Gordon Levitt is really good as John Cusack and Zooey Deschanel’s big blue eyes do a great job here as well. I went back and forth on the writing. On the one hand, I loved the comedic bits in the film. I found myself laughing quite a bit and the movie is definitely quotable (Just someone with Brad Pitt’s face and Jesus’s abs; It’s love, not Santa Claus, the “named my cat after Springsteen” bit and several other lines I can’t recall right now.). And I’ve always wanted to play house inside an Ikea store.. so that was fun. Otoh, I thought Zooey’s character was really badly written. I hate evoking the MPDG tag but her character was so typically indie-film-quirky-heroine (but no, she’s different…her favorite Beatle is Ringo Starr ) that it really annoyed me.
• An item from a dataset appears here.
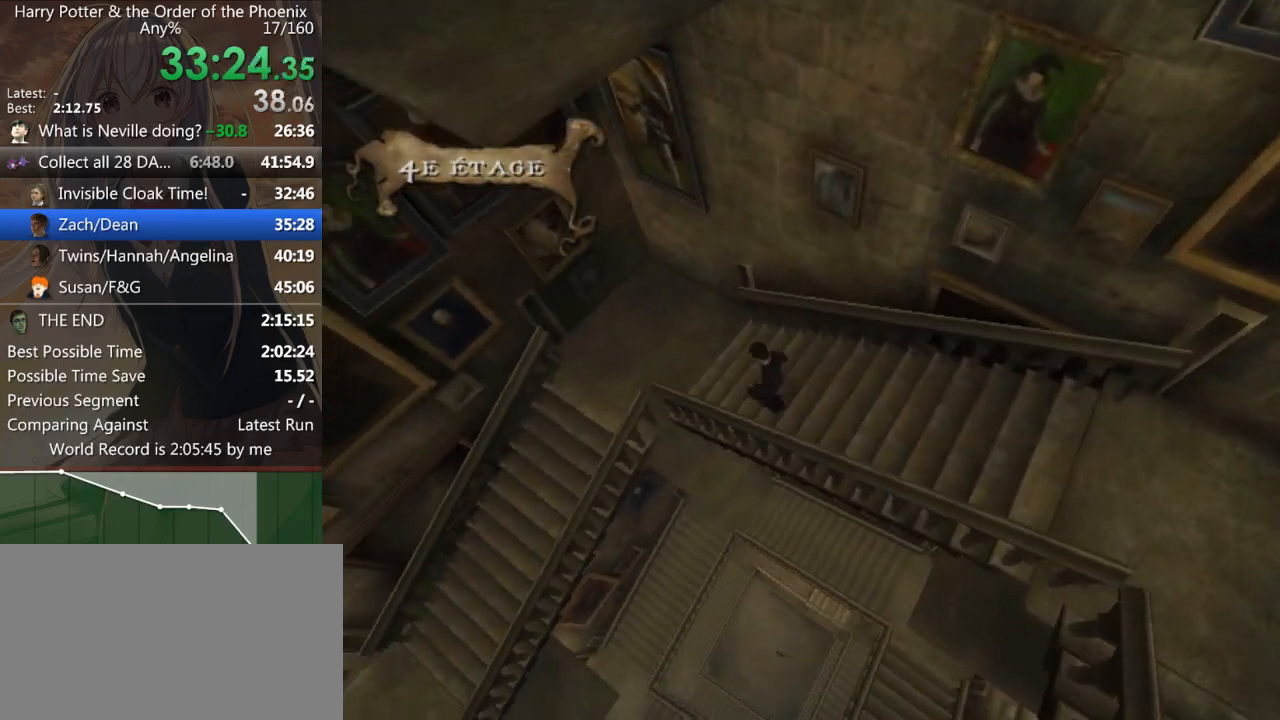
{"keys": ["s", "shift_l"], "mouse": [], "events": [[333, "a", "up"], [367, "s", "down"]]}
I understand that she’s supposed to be somewhat enigmatic but some of her actions remain incomprehensible right till the very end and I think that’s just lazy plotting frankly. Which seemed consistent with giving the little sister nothing to do except make pithy statements that provide lucidity to Tom and the friends don’t get to do much else either. That’s a relatively minor complaint compared to the rest frankly.
Secondly, the film’s numerous hipster references just bugged me after a while. And the quirkiness of adding music + animation + French film (where at least one scene looked totally like Le Bonheur to me) starring JGL and friends were fun in a way but don’t really add up to anything. It just felt like the director had all these ideas he thought were so cute and clever and he was too busy putting those in rather than really trying to elevate the character-development or the story above the predictable.
Incidentally, I didn’t get the scene where she starts crying at the end of The Graduate. That montage of scenes seemed like Tom looking back on the relationship and realizing that it wasn’t quite all butterflies and roses as he remembered it being… so we get the scene where she’s being (slightly) selfish and the not holding hands and so on and then the scene at The Graduate which didn’t quite fit in except for what happens after the movie at the cafe. Is it meant to imply that he doesn’t really understand her emotionally? Whatever. To me it seemed unnecessary. And at the end, she had to specify that she was reading Oscar Wilde when she met this other guy? Meh.
It’s not a terrible movie by any means but also not deserving of the adoration it received at my screening last night. The person sitting behind me seemed ecstatic that he had the same couch(or some other piece of furniture) as Tom does in the movie. It got a standing ovation!